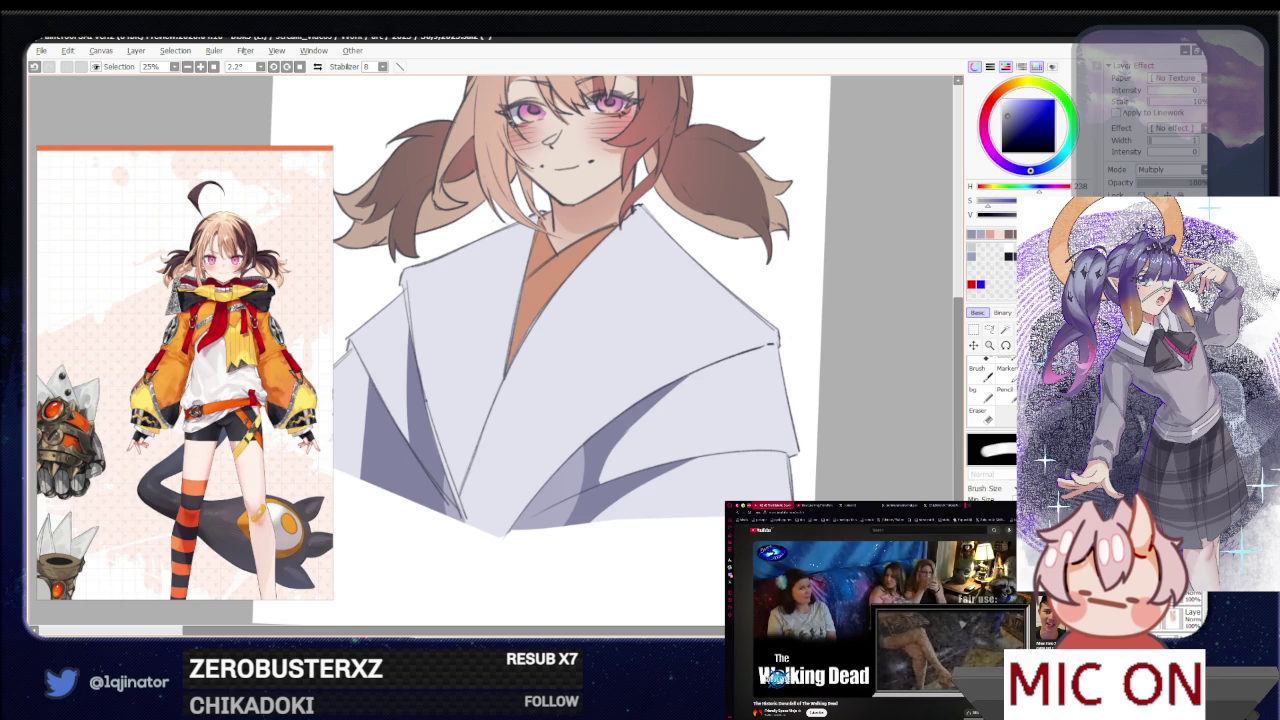
{"action": "key", "text": "ctrl+z"}
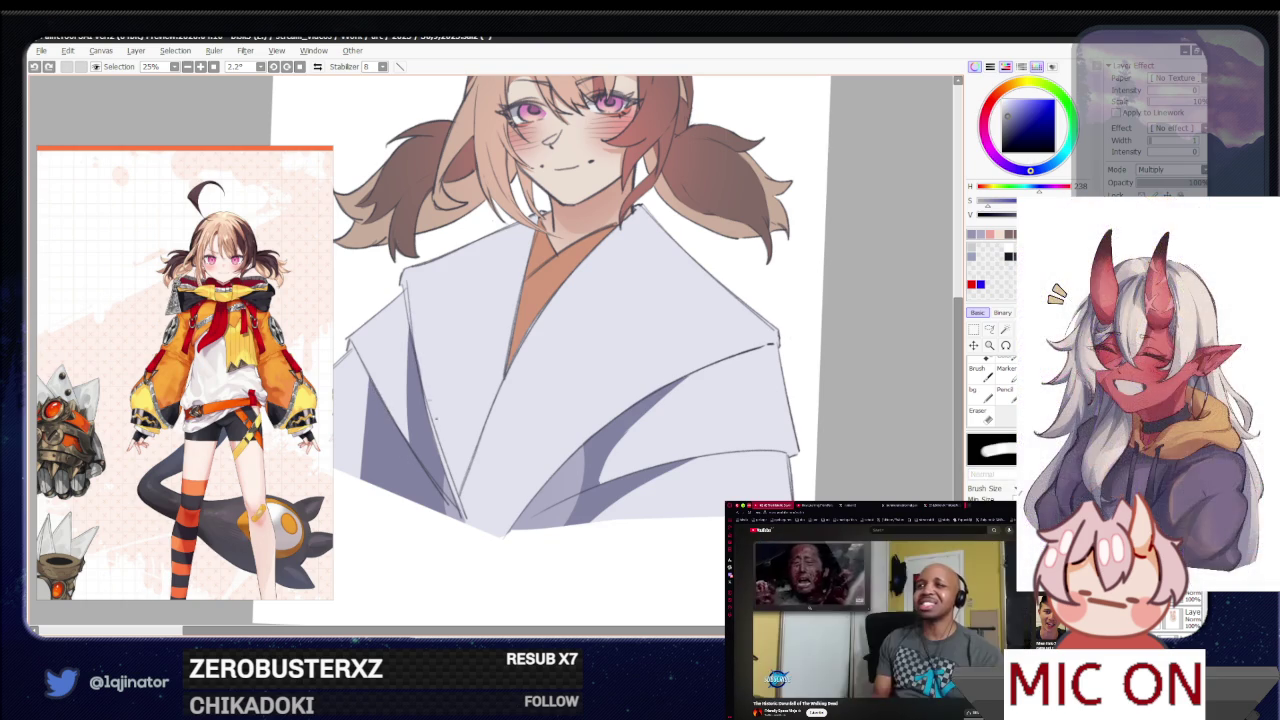
{"action": "key", "text": "b"}
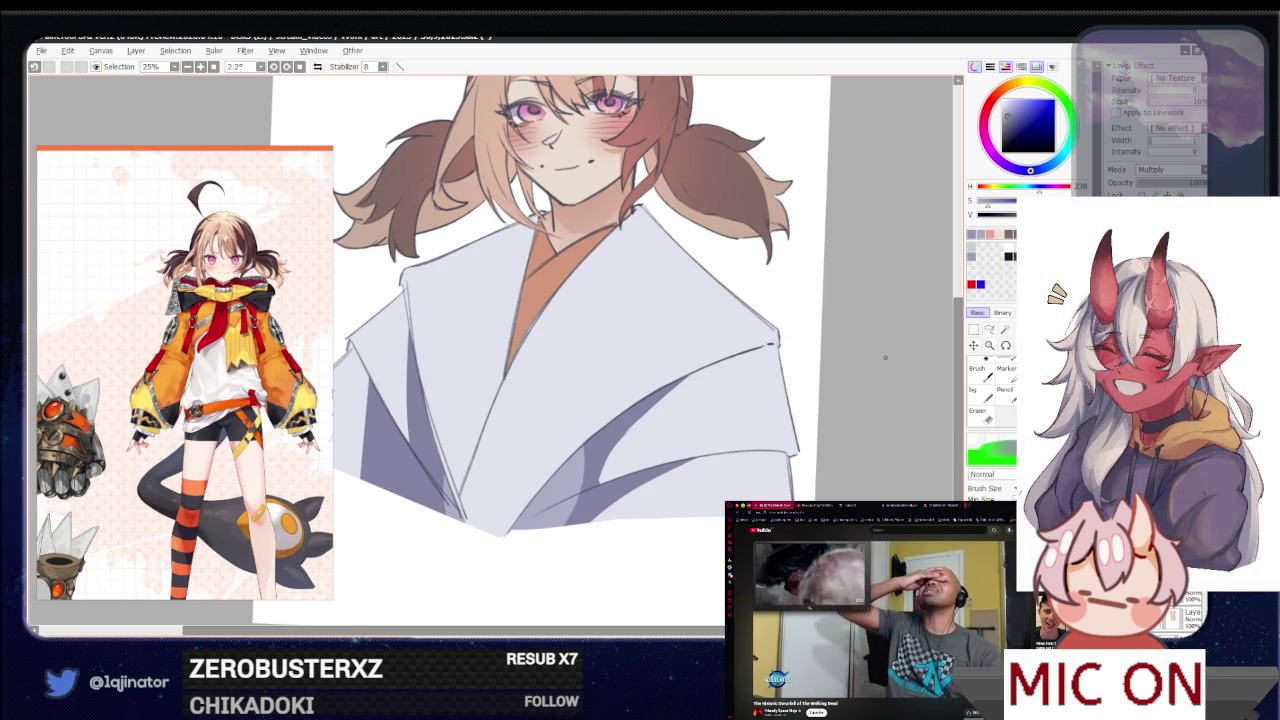
{"action": "scroll", "coordinate": [885, 357], "scroll_direction": "down", "scroll_amount": 4}
Zoom in to 16.6% on the centred bust and choose a warm brown painting colour
{"action": "scroll", "coordinate": [868, 470], "scroll_direction": "up", "scroll_amount": 1}
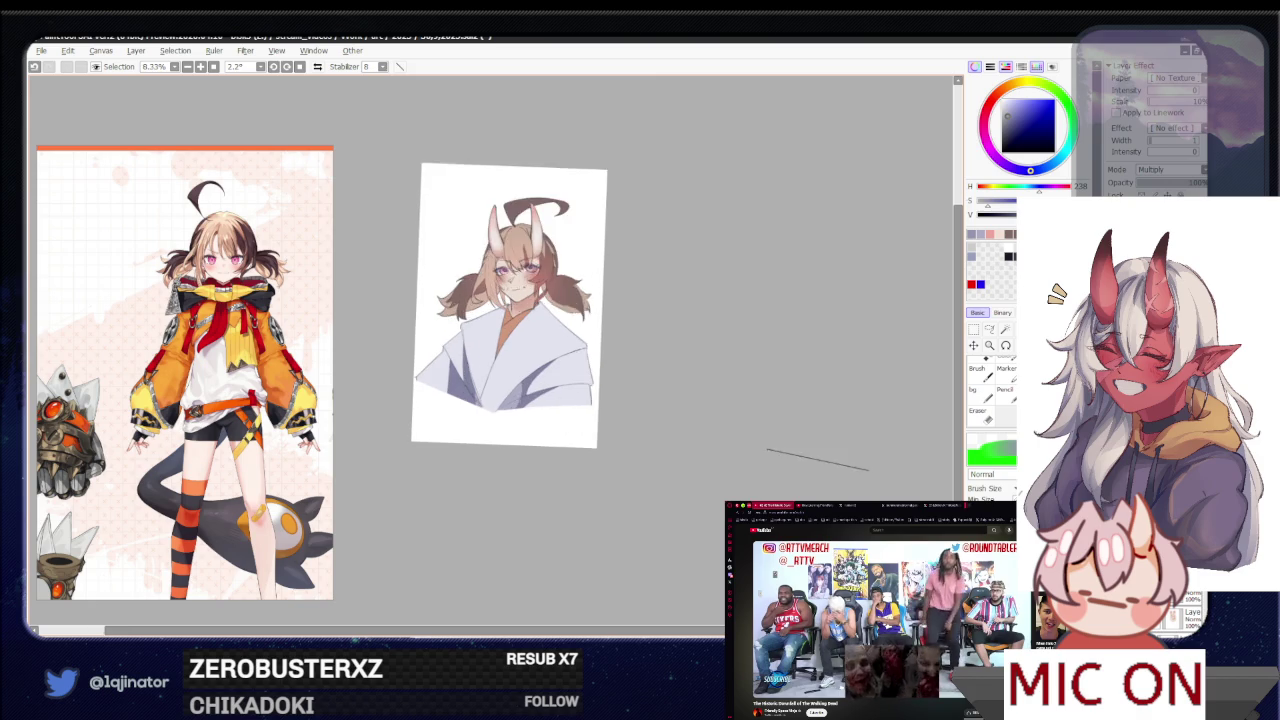
{"action": "scroll", "coordinate": [765, 454], "scroll_direction": "up", "scroll_amount": 2}
{"action": "left_click_drag", "start_coordinate": [829, 418], "coordinate": [803, 443]}
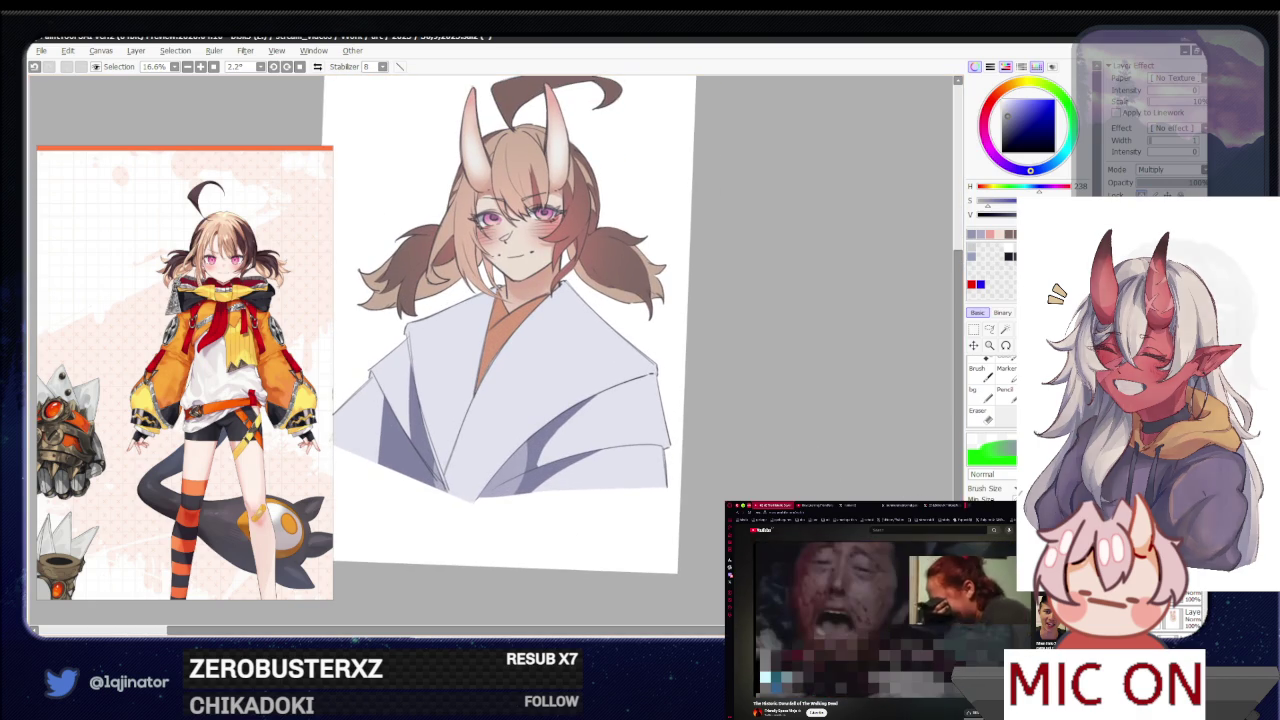
{"action": "left_click", "coordinate": [1008, 88]}
{"action": "left_click", "coordinate": [1014, 102]}
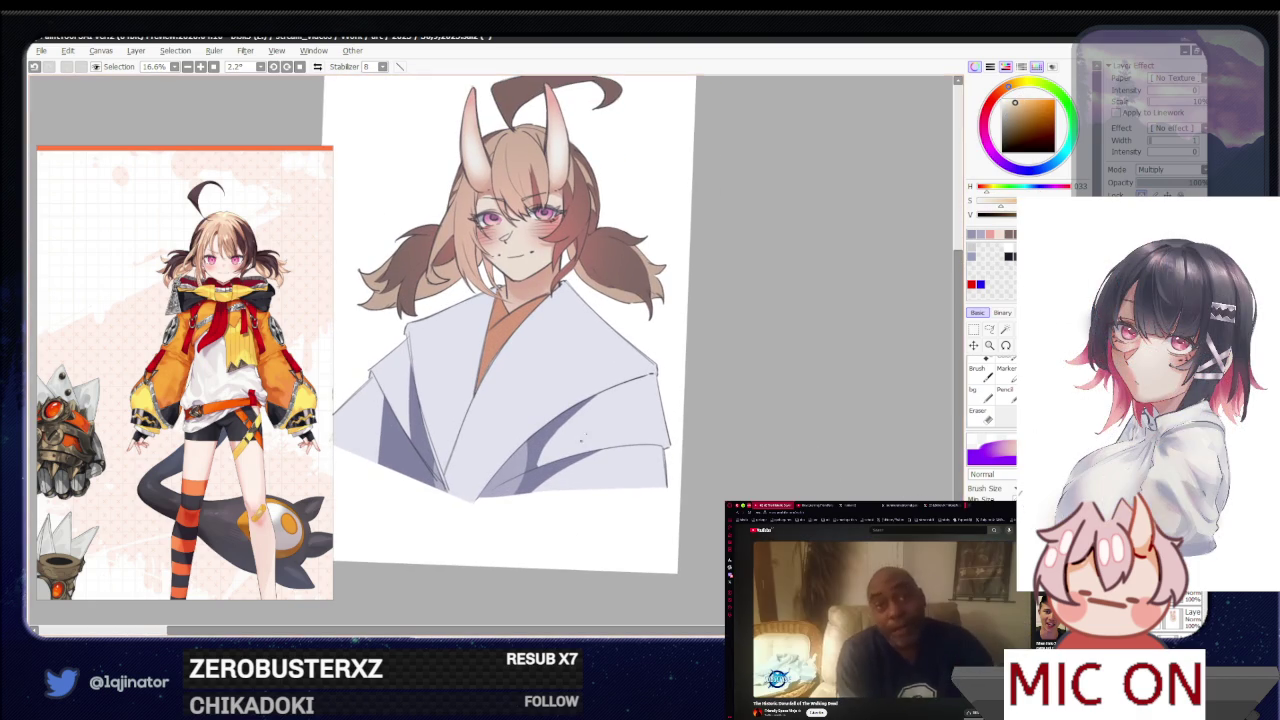
{"action": "left_click", "coordinate": [1010, 92]}
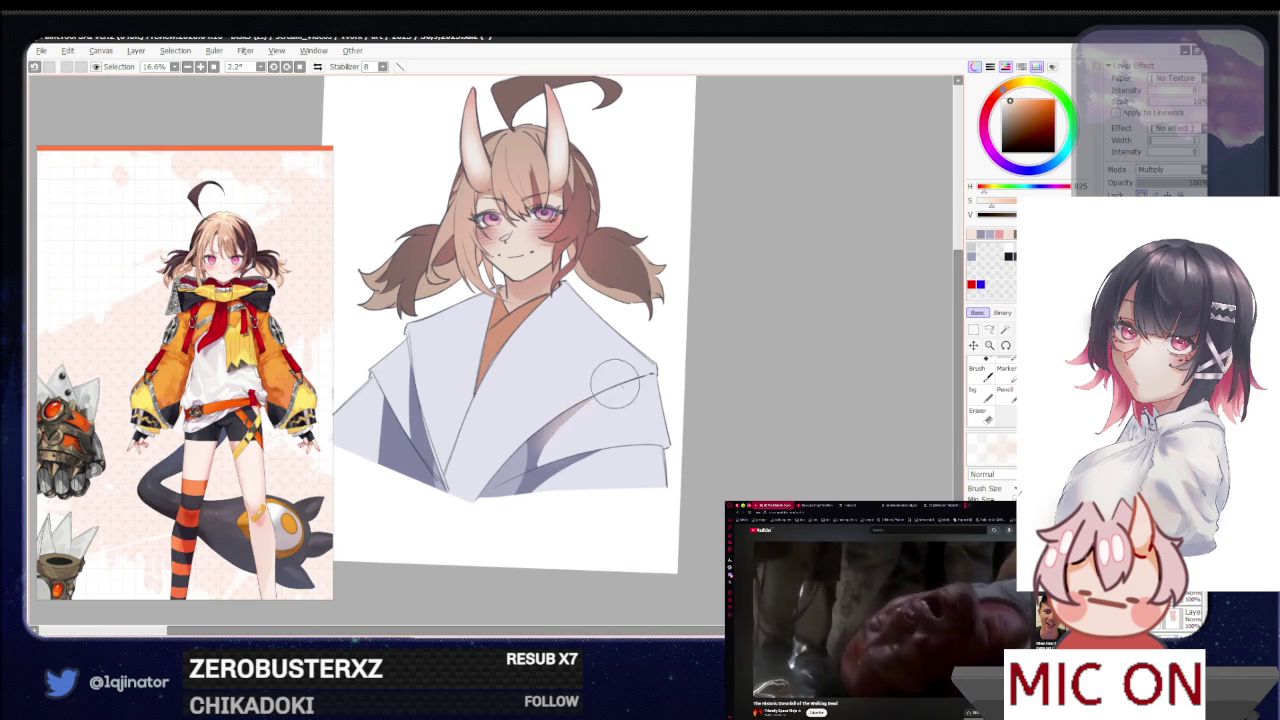
Paint warm brown over the robe's right side, set the layer to Overlay, and undo a stray change
{"action": "mouse_move", "coordinate": [614, 386]}
{"action": "left_mouse_down"}
{"action": "mouse_move", "coordinate": [600, 400]}
{"action": "mouse_move", "coordinate": [623, 537]}
{"action": "mouse_move", "coordinate": [560, 460]}
{"action": "left_mouse_up"}
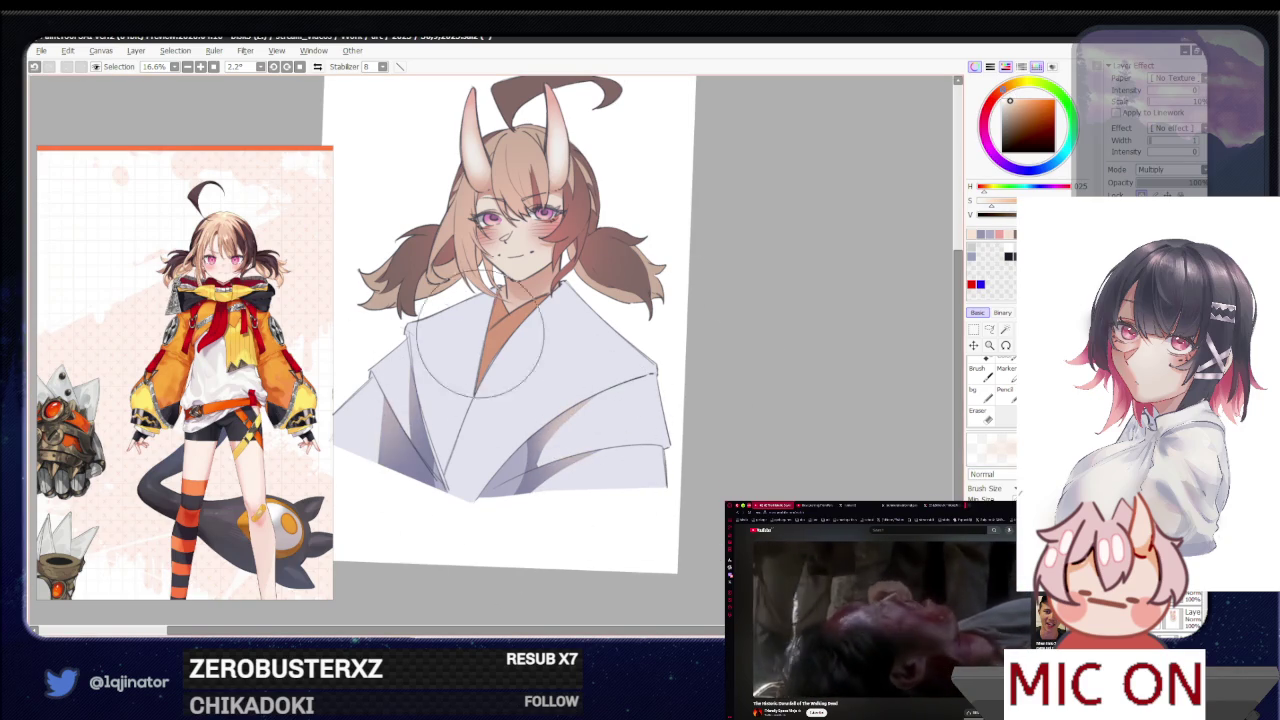
{"action": "left_click", "coordinate": [1190, 598]}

* * * * * * * * *

→ TASK
An exact transcript of the listing is needed, free of pictures.

→ RESPONSE BELOW
{"action": "key", "text": "ctrl+z"}
{"action": "key", "text": "b"}
{"action": "scroll", "coordinate": [885, 357], "scroll_direction": "down", "scroll_amount": 4}
Zoom in to 16.6% on the centred bust and choose a warm brown painting colour
{"action": "scroll", "coordinate": [868, 470], "scroll_direction": "up", "scroll_amount": 1}
{"action": "scroll", "coordinate": [765, 454], "scroll_direction": "up", "scroll_amount": 2}
{"action": "left_click_drag", "start_coordinate": [829, 418], "coordinate": [803, 443]}
{"action": "left_click", "coordinate": [1008, 88]}
{"action": "left_click", "coordinate": [1014, 102]}
{"action": "left_click", "coordinate": [1010, 92]}
Paint warm brown over the robe's right side, set the layer to Overlay, and undo a stray change
{"action": "mouse_move", "coordinate": [614, 386]}
{"action": "left_mouse_down"}
{"action": "mouse_move", "coordinate": [600, 400]}
{"action": "mouse_move", "coordinate": [623, 537]}
{"action": "mouse_move", "coordinate": [560, 460]}
{"action": "left_mouse_up"}
{"action": "left_click", "coordinate": [1190, 598]}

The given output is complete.